Extract each line of the material below that contains the word "series", and reproduce those lines in their original order.

(Excerpts from a dataset)
■ ■ ■ ■ ■

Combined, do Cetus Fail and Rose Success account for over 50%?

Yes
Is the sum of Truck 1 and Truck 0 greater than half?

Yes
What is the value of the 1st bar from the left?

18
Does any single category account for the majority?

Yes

■ ■ ■ ■ ■

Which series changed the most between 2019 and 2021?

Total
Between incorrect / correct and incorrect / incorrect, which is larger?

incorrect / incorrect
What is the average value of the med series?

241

■ ■ ■ ■ ■

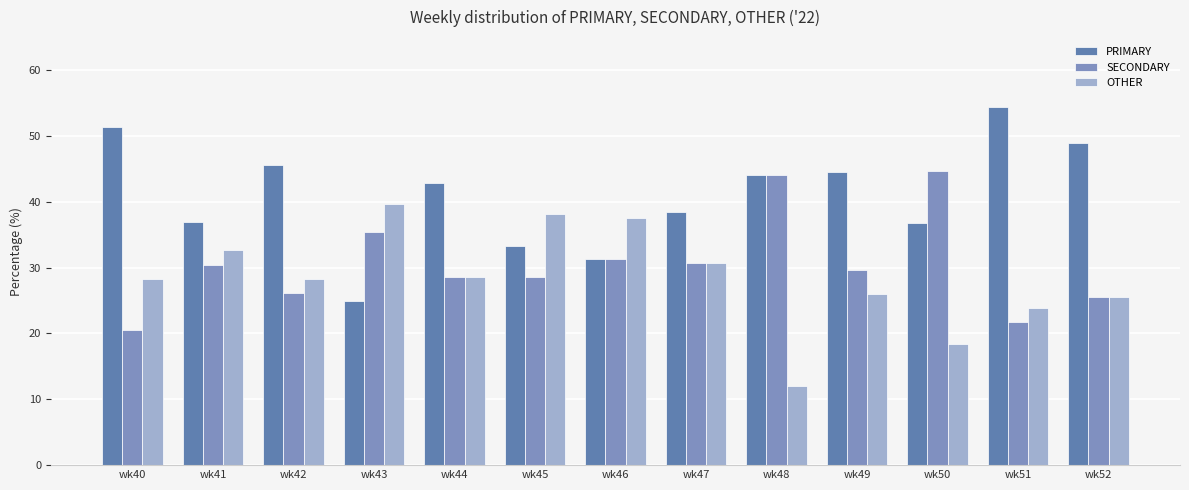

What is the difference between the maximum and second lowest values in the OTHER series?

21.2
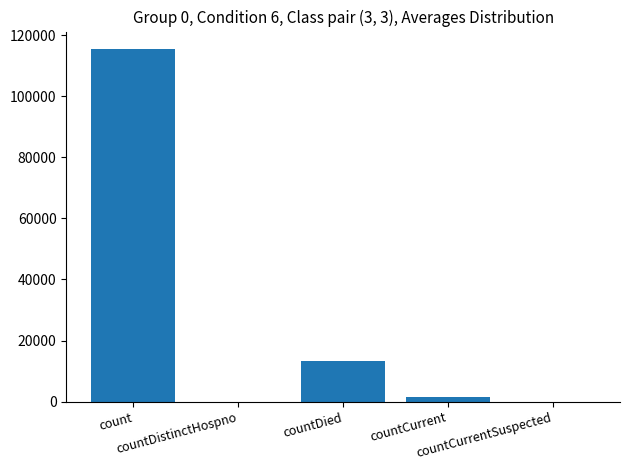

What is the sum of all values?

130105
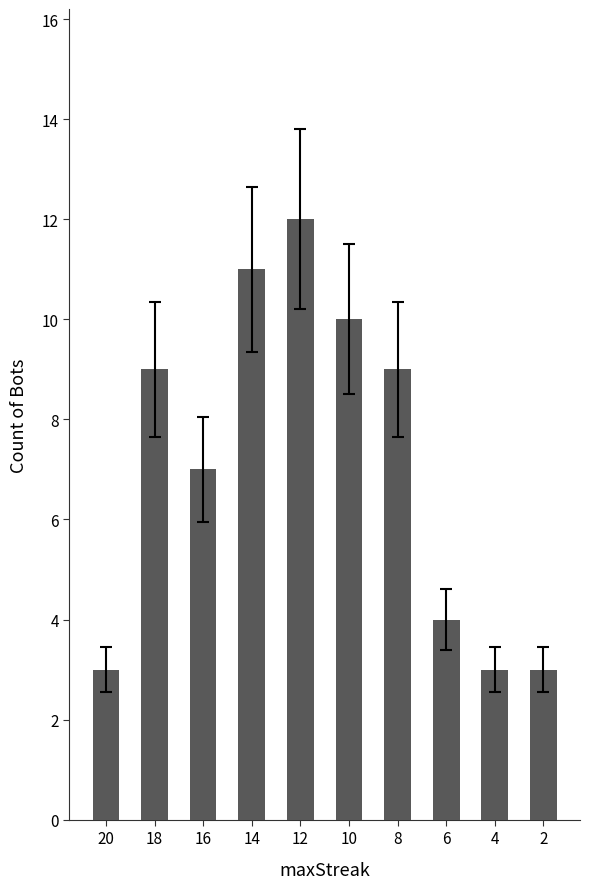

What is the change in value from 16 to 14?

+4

■ ■ ■ ■ ■

:: Exercise answer ::
Which series changed the most between 2019 and 2021?
What is the average value of the med series?
What is the difference between the maximum and second lowest values in the OTHER series?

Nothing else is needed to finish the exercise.